While Trump spoke at his inauguration, a different gathering was taking place just a few blocks from the White House. Hundreds packed into the historic Metropolitan AME Church, the storied Black church that abolitionist Frederick Douglass attended, and where his funeral took place. In 2005, after Rosa Parks lay in state in the Capitol, her casket was moved to Metropolitan AME, for a memorial service.
Civil rights activist Rev. Al Sharpton was speaking at the same moment as Trump. Hearing that Trump had invoked King’s name in his speech, Sharpton responded:
Donald Trump just said that he is going to end DEI this week, he’s gonna put out his executive orders. You have all these corporations that are saying they’re gonna back off DEI. Why do we have DEI? We have DEI because you denied us diversity, you denied us equity, you denied us inclusion. DEI was a remedy to the racial institutional bigotry practiced in academia and in these corporations. Now you want to put us back in the back of the bus? We’re going to do the Dr. King/Rosa Parks on you. We will call you out one by one, and we will shut you down.

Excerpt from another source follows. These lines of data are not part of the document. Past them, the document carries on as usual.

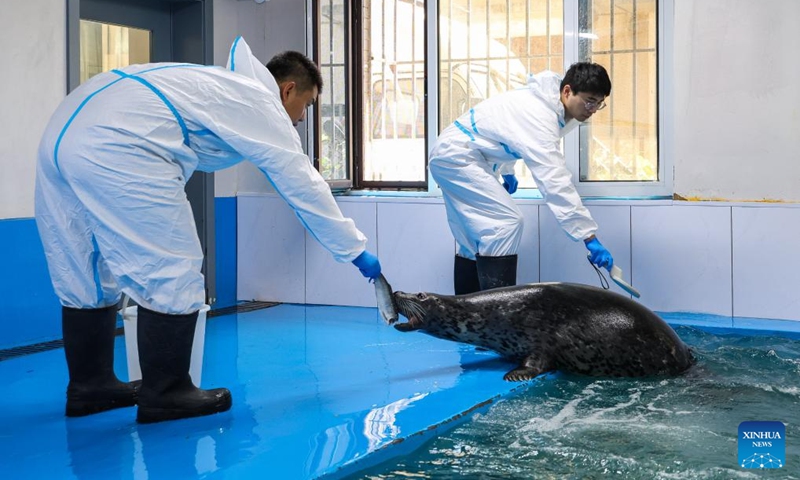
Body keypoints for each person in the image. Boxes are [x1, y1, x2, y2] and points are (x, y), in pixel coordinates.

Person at [34, 37, 381, 423]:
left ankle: (90, 387)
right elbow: (302, 183)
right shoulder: (257, 101)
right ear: (288, 90)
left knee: (84, 268)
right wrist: (354, 249)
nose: (302, 119)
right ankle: (167, 393)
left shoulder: (217, 87)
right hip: (119, 143)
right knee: (173, 267)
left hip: (62, 132)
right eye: (307, 106)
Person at [428, 62, 615, 294]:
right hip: (457, 156)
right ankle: (496, 313)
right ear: (567, 91)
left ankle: (464, 320)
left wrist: (507, 171)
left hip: (463, 154)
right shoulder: (540, 114)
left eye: (599, 103)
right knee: (506, 223)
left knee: (471, 240)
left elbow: (508, 132)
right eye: (589, 100)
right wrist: (588, 236)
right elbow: (555, 181)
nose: (593, 109)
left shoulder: (553, 107)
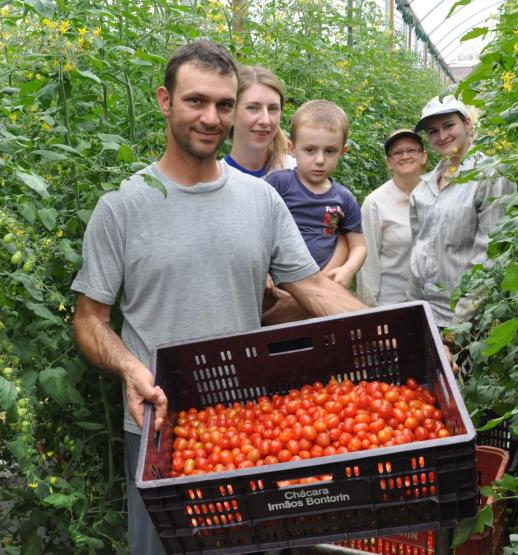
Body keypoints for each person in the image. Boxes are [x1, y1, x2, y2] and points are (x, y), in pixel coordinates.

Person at [70, 41, 367, 555]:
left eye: (224, 105)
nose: (211, 118)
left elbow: (315, 289)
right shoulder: (123, 207)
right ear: (165, 101)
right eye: (196, 101)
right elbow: (89, 318)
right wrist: (129, 368)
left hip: (245, 424)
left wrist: (410, 328)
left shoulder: (261, 200)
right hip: (159, 425)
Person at [226, 66, 351, 293]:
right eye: (253, 108)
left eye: (273, 109)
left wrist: (316, 288)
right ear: (230, 112)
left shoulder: (300, 167)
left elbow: (336, 233)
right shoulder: (219, 179)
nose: (265, 120)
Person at [408, 95, 516, 328]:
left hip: (465, 321)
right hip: (424, 312)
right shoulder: (424, 187)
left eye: (449, 125)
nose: (441, 136)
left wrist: (460, 324)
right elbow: (419, 248)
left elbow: (490, 255)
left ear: (467, 123)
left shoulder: (489, 175)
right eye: (433, 131)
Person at [262, 100, 367, 324]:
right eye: (310, 150)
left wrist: (348, 270)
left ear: (342, 152)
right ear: (292, 148)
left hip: (324, 289)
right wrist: (262, 270)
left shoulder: (344, 198)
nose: (320, 160)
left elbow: (359, 246)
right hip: (279, 287)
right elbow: (258, 231)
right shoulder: (279, 183)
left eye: (330, 151)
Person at [356, 129, 428, 306]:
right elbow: (368, 262)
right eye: (397, 152)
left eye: (411, 150)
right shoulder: (375, 203)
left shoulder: (437, 194)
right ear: (389, 161)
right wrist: (369, 309)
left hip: (436, 301)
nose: (405, 156)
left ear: (423, 156)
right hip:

Later on King Day, Trump held a rally where he signed the first stack of executive orders, including a blanket rescission of many of former President Joe Biden’s executive orders, including at least 15 that advanced diversity, equity, and inclusion. Later, Trump signed a much broader order calling for the termination of all “illegal DEI and ‘diversity, equity, inclusion, and accessibility’ (DEIA) mandates, policies, programs, preferences, and activities in the Federal Government,” and to “terminate, to the maximum extent allowed by law, all DEI, DEIA, and ‘environmental justice’ offices and positions.”
The “A” in DEIA stands for “accessible,” thus extending Trump’s war on fellow citizens to include the disabled.
Sharpton and other speakers invoked not only Martin Luther King Jr. and Rosa Parks, but the whole sweep of history, from the first arrival of enslaved Africans in 1619, to Frederick Douglass, to the role of freed slaves fighting in the Civil War, through the protests in 2020 following the police killing of George Floyd.
Marc Morial, president of the National Urban League, convened an emergency “Demand Diversity” roundtable in Washington D.C. on Wednesday. While Trump was inaugurated on King Day, Morial pointed out that Trump is no king:
These executive orders are unlawful, they are unconstitutional, and they seek to do what we always suspected. This is not a monarchy. You can’t rule by decree or edict. This is a constitutional democracy… we have to remember this as we go into this very important battle.
Participants in the roundtable, representing over 20 national civil rights and human rights organizations, form the core of a coalition committed to fighting Trump’s agenda. The coalition is guided and inspired by the memory and the lessons of Martin Luther King Jr. Organize, boycott, resist. These are the struggles, ultimately, that history will remember as great.